Un par de tweets del compatriota Oswaldo Guerreiro (@ojguerreiro) en los que mostraba tanto el “afiche” como el programa del homenaje que se rindió el 14 de marzo de 1885 en el Teatro Municipal de Caracas al “poeta desquiciado” –como lo alude una reseña de Olga Santeliz–, Francisco Antonio Delpino y Lamas, invitan a reflexionar sobre ese gran acontecimiento humorístico, con indiscutibles consecuencias políticas para el país, que constituyó La Delpiniada.
Eran los tiempos del general Antonio Guzmán Blanco, una figura política tan afecta a las adulaciones, que llegaba al extremo, como diría Zapata, de adularse a sí mismo. Se autohomenajeó con sendas estatuas, una ecuestre lo que cuestre, ubicada entre la antigua sede de la Universidad Central de Venezuela y la entrada del Congreso. La otra, pedestre, no por ramplona, sino porque lo representaba a pie, con actitud que le hacía parecer una suerte de émulo tropical del gran Pericles griego, estaba ubicada en lo alto del paseo de El Calvario, por él también construido y bautizado con el nombre –como era de esperarse– de “paseo Guzmán Blanco”, aunque le hubiese cuadrado mejor el nombre de: “El Calvario de Guzmán Blanco”. Hubo un estado Guzmán Blanco, un teatro Guzmán Blanco. En fin, fue un hombre dado a recibir siempre elogios y adulaciones, entre las cuales figuraban la de vastos sectores intelectuales de la época que acudían a sus veladas en su casa de campo de Antímano.

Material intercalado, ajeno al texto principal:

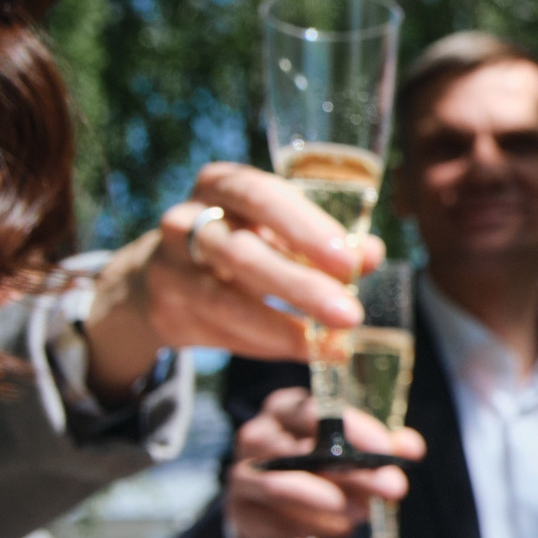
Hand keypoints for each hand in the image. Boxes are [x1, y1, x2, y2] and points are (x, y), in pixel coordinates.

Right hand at [84, 163, 382, 398]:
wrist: (168, 273)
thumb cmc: (244, 239)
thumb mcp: (282, 230)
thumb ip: (327, 241)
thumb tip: (371, 253)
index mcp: (222, 185)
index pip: (261, 196)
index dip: (305, 229)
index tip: (350, 262)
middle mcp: (187, 220)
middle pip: (241, 254)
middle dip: (300, 286)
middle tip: (350, 314)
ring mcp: (170, 267)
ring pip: (225, 301)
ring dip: (284, 328)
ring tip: (334, 344)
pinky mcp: (166, 310)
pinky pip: (221, 332)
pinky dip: (269, 344)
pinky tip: (307, 352)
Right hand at [225, 389, 424, 537]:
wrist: (279, 510)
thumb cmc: (324, 468)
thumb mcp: (358, 452)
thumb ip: (385, 446)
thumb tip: (410, 447)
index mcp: (286, 409)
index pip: (315, 409)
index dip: (354, 428)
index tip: (387, 449)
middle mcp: (257, 435)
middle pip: (299, 449)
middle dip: (352, 471)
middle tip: (393, 488)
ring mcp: (242, 473)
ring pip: (280, 486)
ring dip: (329, 502)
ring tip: (362, 513)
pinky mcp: (239, 511)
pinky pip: (276, 522)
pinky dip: (315, 528)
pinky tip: (341, 528)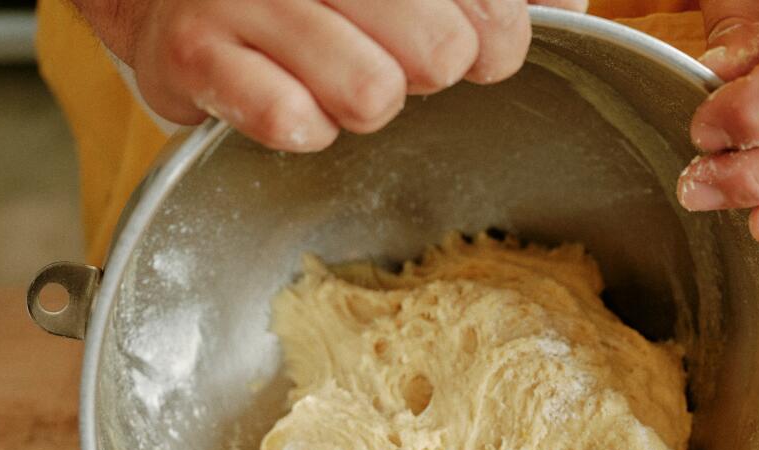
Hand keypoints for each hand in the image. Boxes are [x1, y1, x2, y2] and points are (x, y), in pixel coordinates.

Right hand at [80, 0, 586, 152]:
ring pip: (369, 94)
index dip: (497, 41)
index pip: (488, 9)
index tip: (475, 49)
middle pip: (437, 50)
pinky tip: (292, 105)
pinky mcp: (191, 52)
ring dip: (360, 103)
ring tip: (334, 79)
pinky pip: (288, 119)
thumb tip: (567, 7)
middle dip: (425, 72)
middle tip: (390, 62)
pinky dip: (301, 128)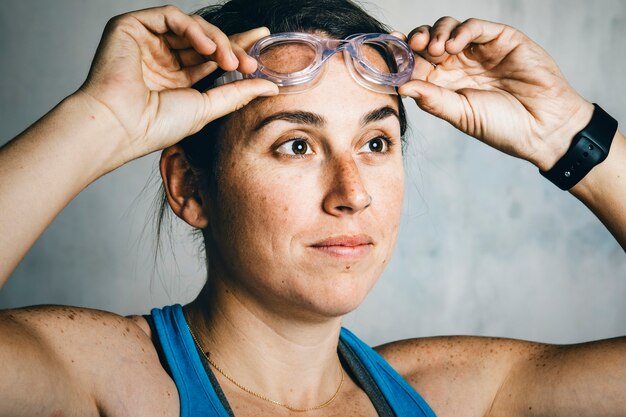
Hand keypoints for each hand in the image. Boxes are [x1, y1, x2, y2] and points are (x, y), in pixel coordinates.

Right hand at [77, 5, 277, 165]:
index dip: (237, 47)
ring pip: (191, 26)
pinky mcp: (131, 26)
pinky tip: (209, 48)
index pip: (212, 55)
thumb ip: (237, 94)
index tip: (262, 42)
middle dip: (232, 47)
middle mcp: (161, 57)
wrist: (120, 126)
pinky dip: (193, 29)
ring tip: (230, 62)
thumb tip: (271, 87)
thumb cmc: (156, 125)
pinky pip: (170, 16)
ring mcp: (146, 41)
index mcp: (176, 77)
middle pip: (205, 39)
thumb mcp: (207, 108)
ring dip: (217, 41)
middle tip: (251, 62)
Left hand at [398, 17, 594, 170]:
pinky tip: (453, 45)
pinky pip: (475, 27)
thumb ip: (433, 100)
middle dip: (415, 40)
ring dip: (436, 33)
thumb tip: (402, 86)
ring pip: (448, 29)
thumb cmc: (503, 127)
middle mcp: (459, 65)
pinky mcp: (502, 39)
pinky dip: (461, 31)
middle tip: (410, 46)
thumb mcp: (461, 115)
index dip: (401, 57)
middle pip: (428, 42)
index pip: (417, 64)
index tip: (386, 52)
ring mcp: (479, 51)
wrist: (543, 128)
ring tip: (435, 49)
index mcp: (445, 84)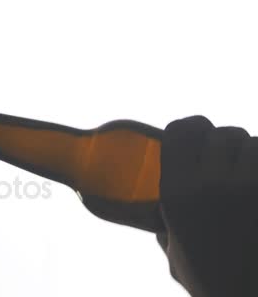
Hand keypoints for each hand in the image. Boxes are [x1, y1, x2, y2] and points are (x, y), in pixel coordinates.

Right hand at [157, 116, 257, 296]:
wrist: (244, 296)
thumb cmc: (206, 276)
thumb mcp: (171, 243)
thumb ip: (166, 214)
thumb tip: (161, 199)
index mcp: (178, 191)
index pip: (182, 130)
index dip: (190, 129)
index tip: (194, 138)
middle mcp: (211, 183)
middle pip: (223, 132)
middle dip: (225, 144)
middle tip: (224, 162)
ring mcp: (249, 187)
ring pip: (254, 143)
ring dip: (251, 154)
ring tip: (246, 175)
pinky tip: (256, 183)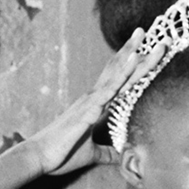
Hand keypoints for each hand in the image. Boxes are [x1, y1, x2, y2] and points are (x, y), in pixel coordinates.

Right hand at [29, 30, 164, 175]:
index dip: (132, 66)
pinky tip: (134, 59)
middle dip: (135, 51)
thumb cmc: (61, 154)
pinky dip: (123, 73)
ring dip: (133, 54)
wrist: (39, 157)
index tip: (146, 50)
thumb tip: (121, 155)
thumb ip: (107, 152)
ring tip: (144, 35)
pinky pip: (109, 88)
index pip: (119, 82)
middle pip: (119, 70)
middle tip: (149, 31)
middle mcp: (94, 98)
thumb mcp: (91, 154)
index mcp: (96, 106)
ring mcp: (91, 101)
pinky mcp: (88, 109)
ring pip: (117, 73)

En este contexto, un grupo de jóvenes estudiantes caraqueños decide rendir este homenaje bufo al popularmente conocido como “el chirulí del Guaire”, el lunático pseudopoeta Delpino y Lamas. Para ello realizaron una parodia que, aunque no hacía referencias explícitas al presidente, aludía de manera evidente al único personaje destinatario de homenajes en el país en ese tiempo y a las formas y discursos alabanciosos con los cuales usualmente se le rendía pleitesía. El acto se celebró en el teatro Caracas y tuvo hondas repercusiones en las protestas posteriores en contra de Guzmán Blanco. Del acto humorístico salió un movimiento y un periódico. Demás está decir que los organizadores del evento fueron encarcelados.

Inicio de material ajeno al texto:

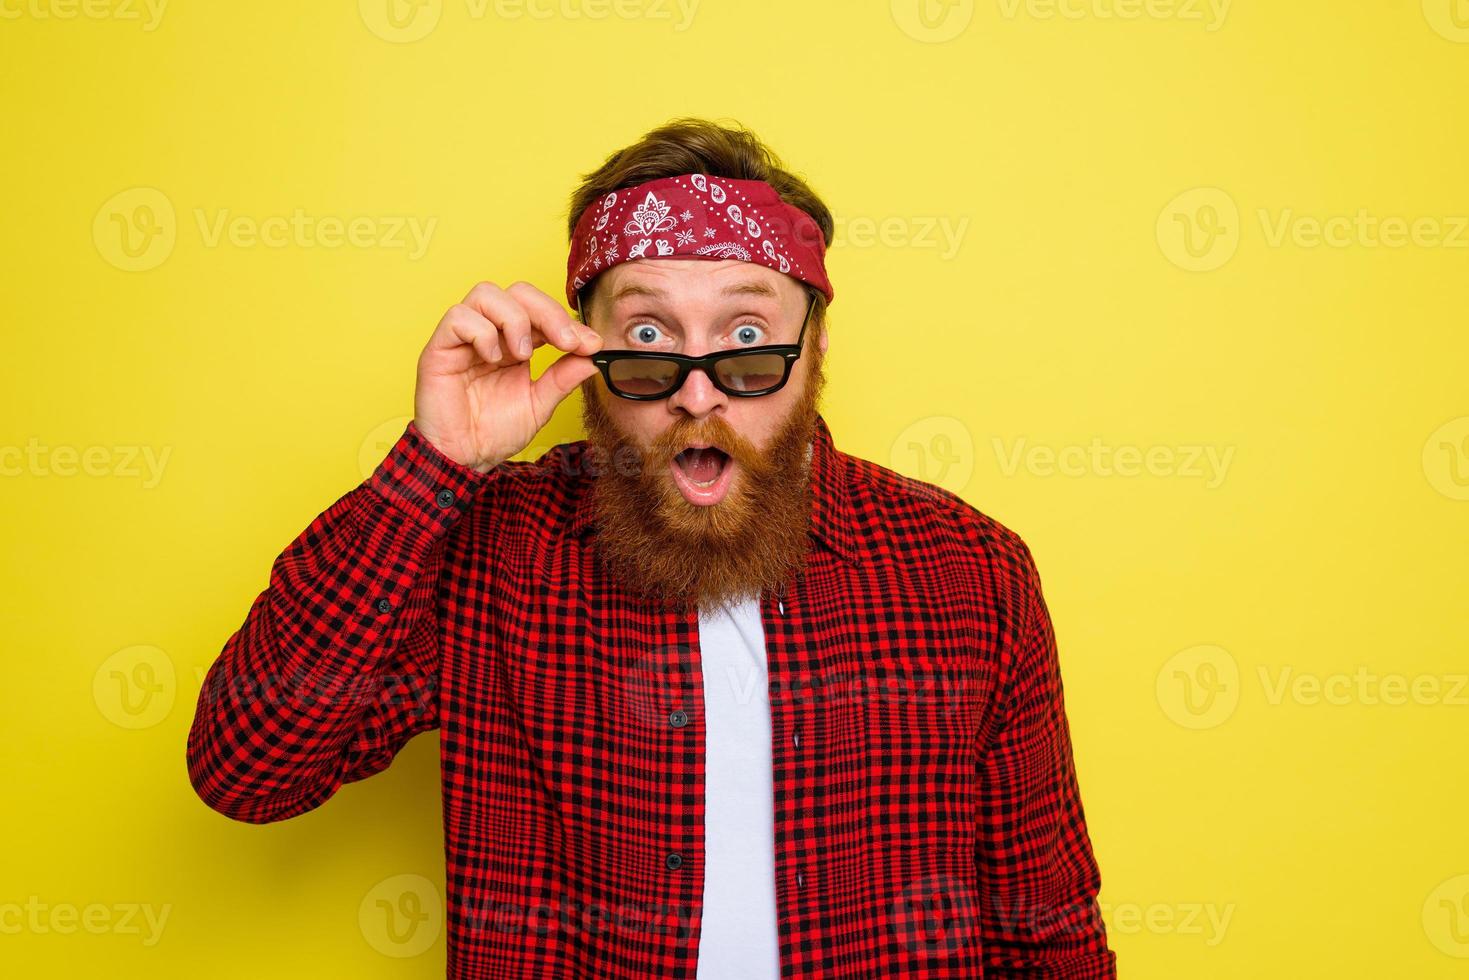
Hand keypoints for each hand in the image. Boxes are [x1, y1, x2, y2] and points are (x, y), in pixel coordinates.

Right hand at [412, 281, 602, 472]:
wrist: (464, 459)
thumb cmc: (493, 433)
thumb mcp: (539, 404)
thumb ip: (563, 378)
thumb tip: (593, 358)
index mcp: (514, 343)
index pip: (541, 312)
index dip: (567, 322)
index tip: (591, 344)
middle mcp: (489, 334)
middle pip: (518, 292)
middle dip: (549, 312)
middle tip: (565, 342)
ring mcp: (463, 339)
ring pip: (487, 294)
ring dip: (514, 319)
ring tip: (523, 354)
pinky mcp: (439, 348)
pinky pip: (458, 317)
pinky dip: (481, 332)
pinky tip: (492, 358)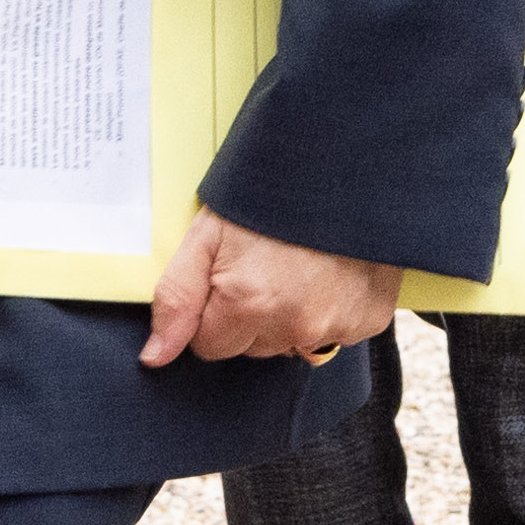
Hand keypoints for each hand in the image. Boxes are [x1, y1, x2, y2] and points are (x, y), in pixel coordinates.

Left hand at [142, 208, 407, 372]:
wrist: (346, 165)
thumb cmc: (271, 194)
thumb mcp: (208, 233)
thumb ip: (177, 297)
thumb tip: (155, 358)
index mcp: (250, 303)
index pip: (209, 346)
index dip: (213, 311)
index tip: (228, 275)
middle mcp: (295, 325)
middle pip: (251, 347)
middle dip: (250, 315)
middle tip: (266, 265)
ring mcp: (337, 327)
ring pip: (289, 344)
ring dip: (288, 317)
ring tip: (299, 267)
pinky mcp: (368, 321)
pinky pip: (332, 335)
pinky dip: (327, 311)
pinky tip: (328, 274)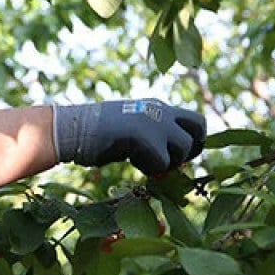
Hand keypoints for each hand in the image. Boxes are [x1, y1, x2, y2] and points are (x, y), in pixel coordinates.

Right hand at [54, 99, 205, 175]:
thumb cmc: (99, 134)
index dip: (192, 139)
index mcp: (158, 106)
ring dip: (169, 162)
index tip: (176, 154)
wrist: (74, 128)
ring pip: (183, 148)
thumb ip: (155, 136)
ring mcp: (154, 122)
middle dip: (192, 148)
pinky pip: (162, 163)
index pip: (194, 120)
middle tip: (172, 161)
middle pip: (199, 128)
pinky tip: (132, 161)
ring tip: (146, 161)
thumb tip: (174, 159)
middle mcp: (161, 110)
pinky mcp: (145, 137)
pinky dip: (150, 168)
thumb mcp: (133, 129)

En el programa del acto en honor al poeta, además de lectura de poemas salidos de la florida pluma del protagonista del evento, hubo música, representación de una comedia, ofrendas literarias y naturalmente un discurso laudatorio pronunciado por “un diserto prosista y elocuente orador”. Se colgó al cuello de Delpino, al final, una exagerada corona y fue conducido en carro descapotable por las calles de Caracas hasta su residencia en El Guarataro
Guzmán Blanco, que se encontraba en ese momento en Europa, era megalómano, pero no bruto, inmediatamente se dio cuenta de que un país ya harto de él, le sometía al inapelable revocatorio del humor, cuyo poder y alcance seguramente no le era ajeno a un hombre acostumbrado a la cultura europea y particularmente a la francesa. Así, seguramente, debió percibirlo al regresar al país al año siguiente para ejercer su último mandato, conocido como el bienio, que no llegó a concluir. Frente a la fuerza de la protesta humorística, se encontraba Guzmán demasiado indefenso, solo contaba con armas, soldados y cárceles. Su desventaja era evidente. Así pues, harto de tanta guachafita en un país que era como un “cuero seco”, decidió renunciar a la presidencia para irse definitivamente a París, donde murió rodeado de sus Corots.
A 137 años de La Delpineada, la adulación y los elocuentes discursos vacíos siguen siendo –tal vez más que en ningún otro tiempo– costumbre de la política nacional. Así pues:
Cuando por tu vergel vaya un canario
Y entre flores te cante divino
No lo espantes, que es mi humilde emisario
Tu cantor, Francisco Antonio Delpino.